Une autre réforme que celle présentée par le gouvernement est-elle
vraiment possible ?
Bien sûr, mais nos propositions de financement des pensions se heurtent d’abord à l’hostilité du patronat qui combat le droit à la retraite à 60 ans comme il a combattu hier le droit aux congés payés ou plus récemment
les 35 heures. D’où la nécessité de construire un rapport de force plus favorable aux salariés. La part des dividendes dans le PIB ne cesse de croître au détriment des revenus du travail, il faut parvenir à inverser cette tendance pour financer les pensions.
Le total des dividendes distribués dans notre pays en 2009 s’élève à environ 250 milliards d’euros, soit à peu près l’équivalent du montant de l’ensemble des pensions versées aux retraités. C’est dire s’il existe des marges de manœuvre pour répondre aux besoins des retraités. Le patronat agite souvent comme un épouvantail l’argument du
coût du travail qui serait prétendument trop élevé en France, mais notre pays se situe de ce point de vue au huitième rang européen en tenant compte de la productivité horaire du travail.
Pour autant, l’avenir des retraites ne sera pas durablement assuré si le gouvernement ne change pas fondamentalement sa politique de l’emploi.
L’activité est concentrée sur les 30-50 ans et les taux d’emploi des jeunes et des seniors sont parmi les plus faibles d’Europe.

 

Simultanément, les conditions de travail se dégradent sérieusement, la souffrance est telle dans les entreprises que de nombreux salariés aspirent à quitter la vie professionnelle le plus vite possible. Il est donc urgent de travailler autrement en desserrant l’étau sur les conditions de travail et en augmentant les taux d’emploi aux deux extrémités de la vie professionnelle.
Le gouvernement a dit qu’il ne se laisserait pas impressionner par la rue. Crois-tu que l’action puisse faire bouger les lignes ?
On n’a jamais vu un gouvernement annoncer par avance qu’il cédera sous la pression de la rue…
Nous sommes engagés dans une vraie dynamique de mobilisation : 800 000 manifestants le 23 mars, 1 million, le 27 mai, 2 millions, le 24 juin, à la veille des vacances. L’activité syndicale est restée très intense cet été, à tel point qu’un éditorialiste du Figaro s’est cru obligé de titrer : « Et si la CGT partait un peu en vacances ? »

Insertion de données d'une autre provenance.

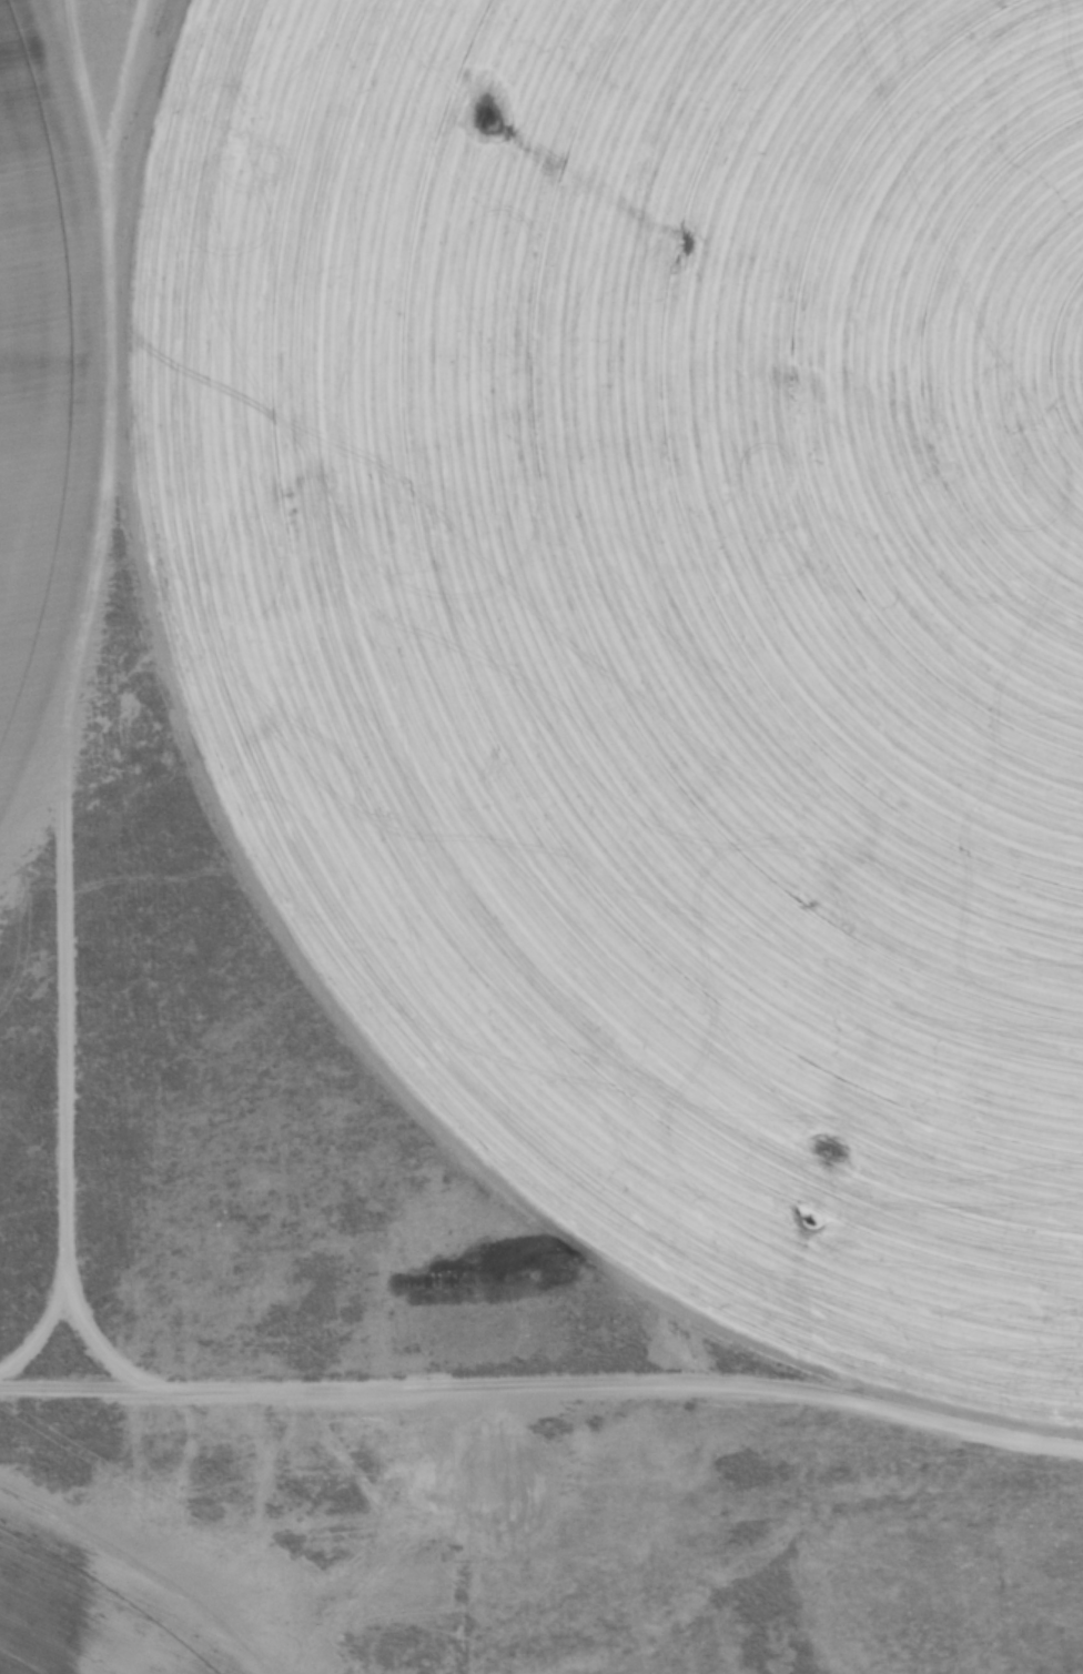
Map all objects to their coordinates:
crop: (22, 368)
crop: (673, 602)

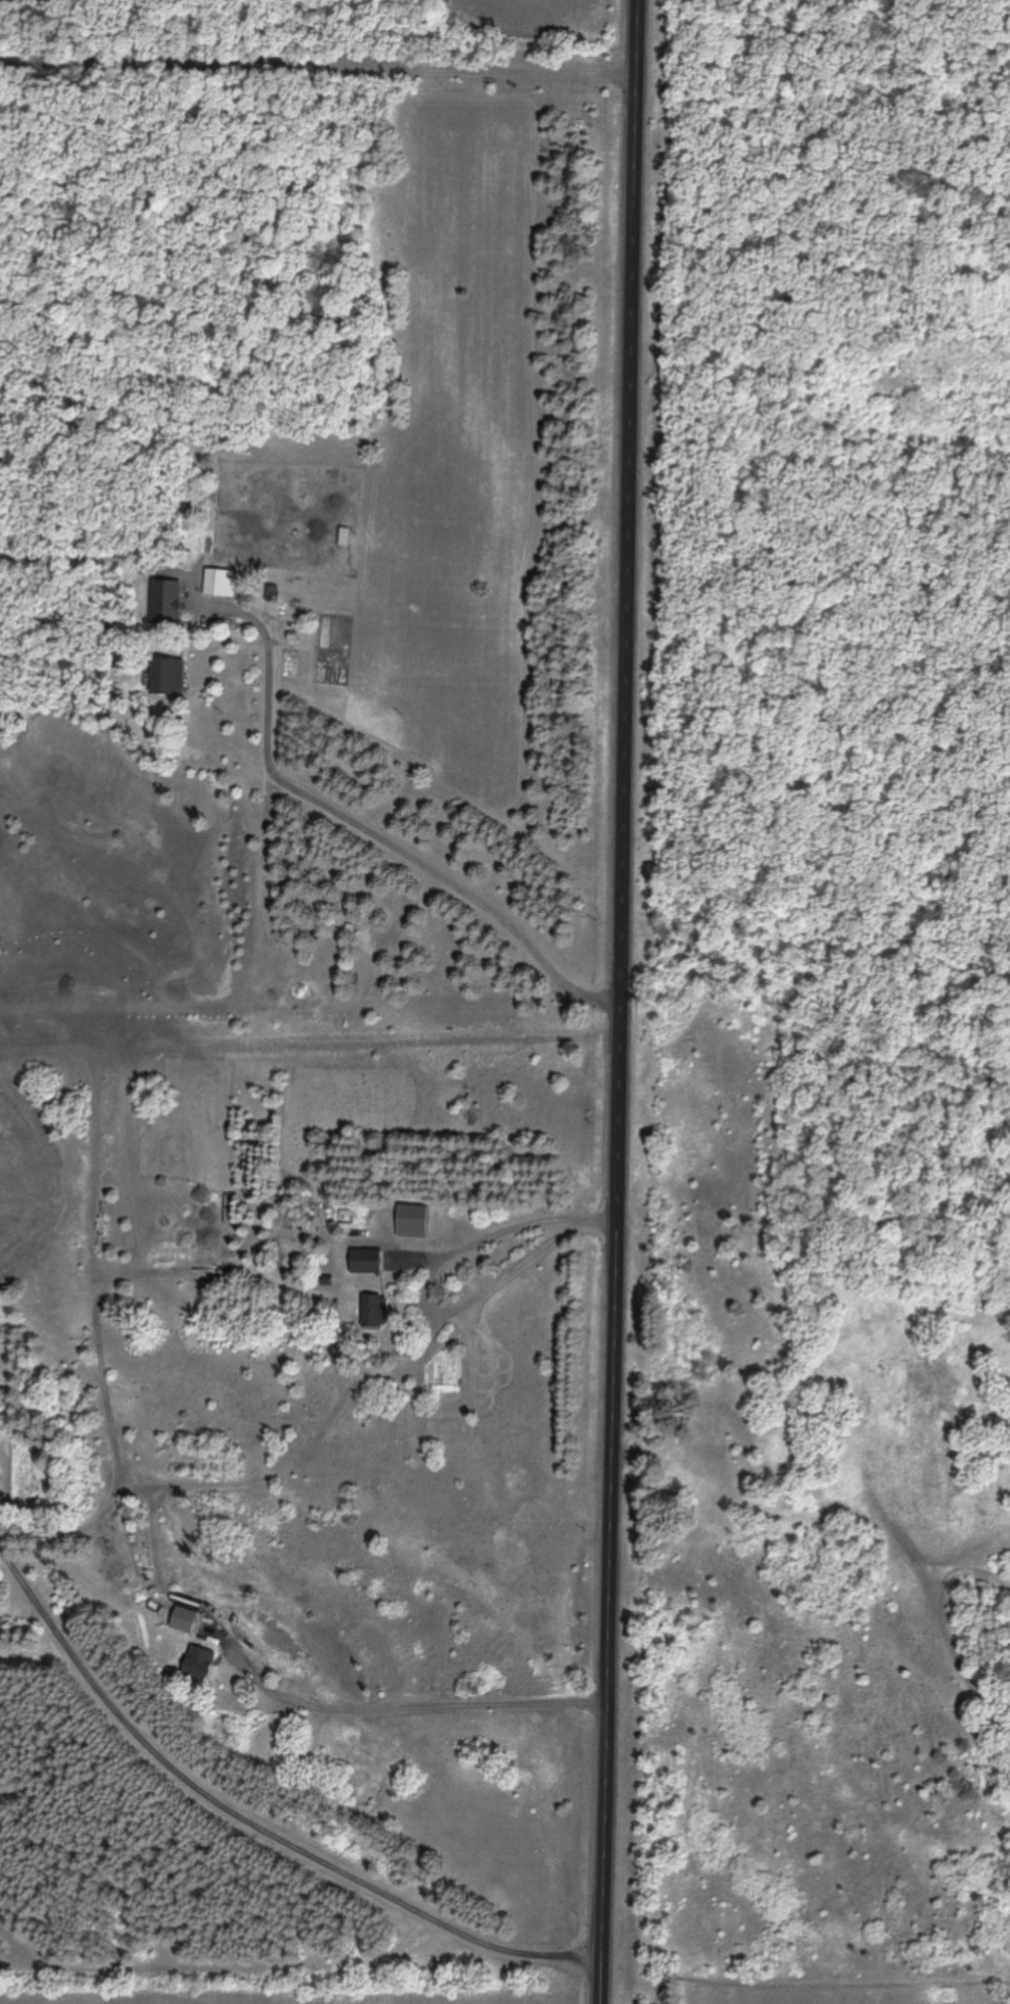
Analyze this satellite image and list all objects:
building: (219, 584)
building: (165, 603)
building: (167, 677)
road: (361, 827)
road: (617, 1001)
park: (816, 1016)
road: (483, 1236)
building: (368, 1262)
building: (377, 1313)
road: (157, 1494)
road: (800, 1521)
building: (184, 1621)
building: (199, 1664)
road: (252, 1838)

Cette dynamique de mobilisation est confortée par l’unité syndicale, puisque cette fois-ci, les huit organisations appellent ensemble les salariés à se mobiliser le 7 septembre.

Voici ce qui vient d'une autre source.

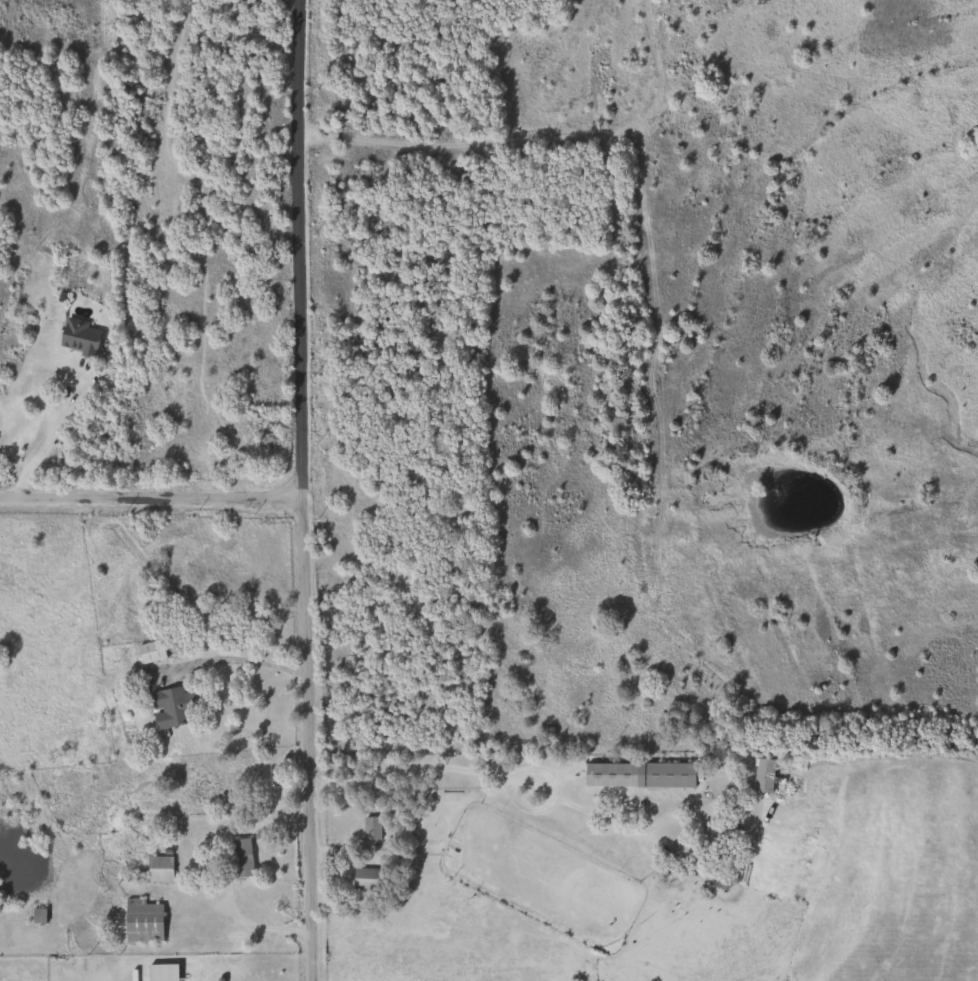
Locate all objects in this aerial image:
building: (75, 337)
road: (51, 435)
road: (297, 490)
road: (148, 497)
building: (147, 652)
road: (233, 660)
building: (166, 708)
road: (421, 765)
building: (636, 775)
building: (762, 777)
building: (367, 828)
building: (238, 858)
building: (156, 869)
building: (364, 879)
building: (35, 916)
building: (139, 921)

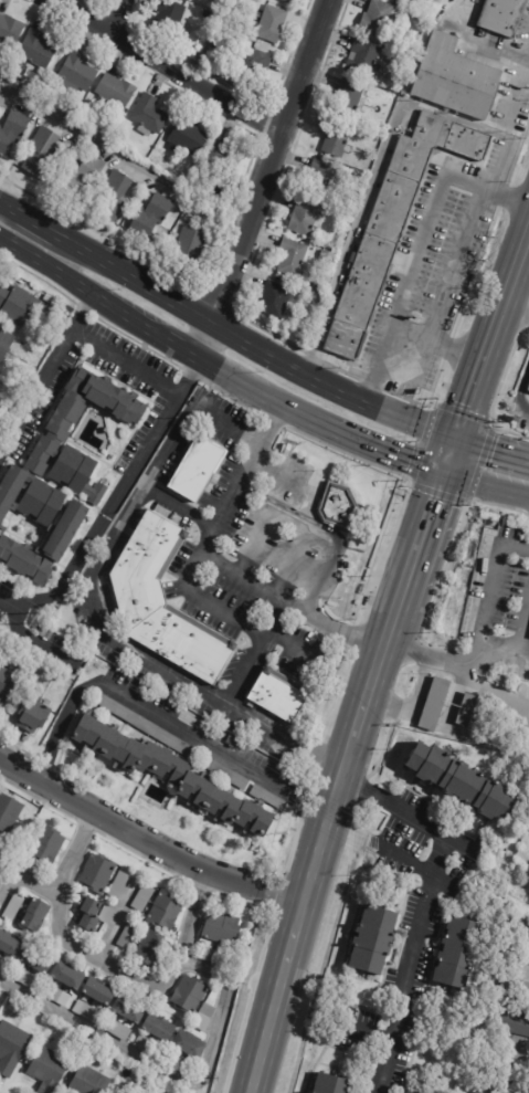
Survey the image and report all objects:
building: (404, 0)
building: (287, 1)
building: (207, 15)
road: (119, 16)
building: (501, 17)
building: (380, 18)
building: (170, 19)
building: (273, 25)
building: (10, 31)
road: (478, 42)
building: (217, 44)
building: (37, 51)
road: (526, 52)
building: (365, 60)
building: (400, 64)
road: (167, 67)
building: (253, 67)
building: (79, 72)
building: (455, 79)
building: (116, 91)
building: (379, 96)
building: (349, 98)
building: (150, 115)
building: (12, 133)
building: (189, 137)
building: (337, 138)
building: (42, 153)
building: (223, 157)
road: (122, 158)
road: (380, 162)
building: (83, 178)
road: (263, 178)
building: (323, 178)
building: (115, 197)
road: (0, 204)
road: (0, 205)
building: (151, 218)
building: (189, 219)
building: (306, 219)
road: (28, 220)
building: (393, 223)
road: (420, 245)
building: (189, 246)
building: (326, 256)
building: (293, 259)
road: (458, 269)
building: (51, 299)
building: (284, 302)
building: (16, 305)
road: (516, 308)
building: (68, 309)
building: (56, 325)
road: (159, 335)
road: (492, 337)
building: (5, 342)
road: (436, 346)
road: (251, 347)
road: (124, 364)
road: (45, 378)
building: (527, 388)
road: (520, 390)
traffic signals: (455, 440)
road: (383, 450)
road: (492, 450)
road: (449, 456)
building: (198, 469)
road: (247, 469)
traffic signals: (443, 473)
building: (61, 476)
road: (486, 484)
road: (120, 489)
road: (150, 491)
building: (338, 506)
road: (325, 529)
road: (420, 542)
road: (239, 576)
road: (12, 597)
building: (163, 602)
road: (276, 603)
building: (109, 606)
power tower: (29, 616)
road: (521, 620)
road: (480, 627)
road: (344, 631)
building: (43, 632)
road: (495, 648)
road: (300, 651)
road: (521, 653)
railway: (384, 668)
road: (374, 676)
building: (9, 685)
building: (278, 694)
road: (412, 700)
building: (437, 704)
road: (142, 706)
building: (466, 707)
building: (35, 715)
road: (282, 736)
building: (172, 742)
building: (234, 742)
building: (171, 775)
building: (463, 783)
building: (268, 797)
road: (310, 797)
building: (9, 810)
road: (304, 810)
road: (147, 842)
building: (47, 843)
building: (0, 847)
building: (27, 862)
building: (97, 872)
road: (55, 876)
building: (119, 884)
building: (143, 897)
building: (14, 906)
road: (420, 907)
building: (166, 909)
building: (36, 913)
building: (90, 914)
road: (298, 916)
building: (519, 926)
building: (223, 928)
building: (129, 935)
building: (373, 939)
building: (10, 944)
building: (155, 949)
building: (457, 952)
building: (214, 955)
building: (37, 960)
road: (102, 960)
building: (5, 964)
building: (68, 976)
building: (27, 977)
building: (516, 989)
building: (99, 992)
building: (57, 994)
building: (190, 994)
building: (129, 1010)
building: (87, 1011)
building: (206, 1016)
building: (513, 1023)
building: (118, 1028)
building: (159, 1029)
building: (149, 1045)
building: (189, 1046)
building: (12, 1047)
building: (110, 1056)
building: (179, 1062)
road: (203, 1067)
building: (49, 1069)
building: (149, 1079)
building: (89, 1081)
building: (330, 1084)
building: (501, 1086)
building: (119, 1091)
building: (405, 1092)
building: (408, 1092)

Je remarque que ce cadre unitaire n’empêche pas la CGT de développer ses propres propositions, sans réduire le niveau de ses ambitions. En vérité, le gouvernement est beaucoup plus fébrile qu’on ne le croit. Sinon pourquoi aurait-il refusé d’engager un débat contradictoire avec l’ensemble des acteurs concernés sur la réforme des retraites ? Nous continuons de réclamer une vraie négociation. Le feuilleton de l’été sur les affaires de M. Woerth n’est pas forcément fait pour rassurer le pouvoir, qui cherche désormais à faire diversion en présentant un projet de loi sur la sécurité au Parlement… le 7 septembre comme par hasard.
La fcelle est un peu grosse et je crois que les gens ne sont pas dupes. En son temps, le Premier ministre Dominique de Villepin avait dit aussi qu’il ne céderait pas à la pression de la mobilisation. On connaît la suite.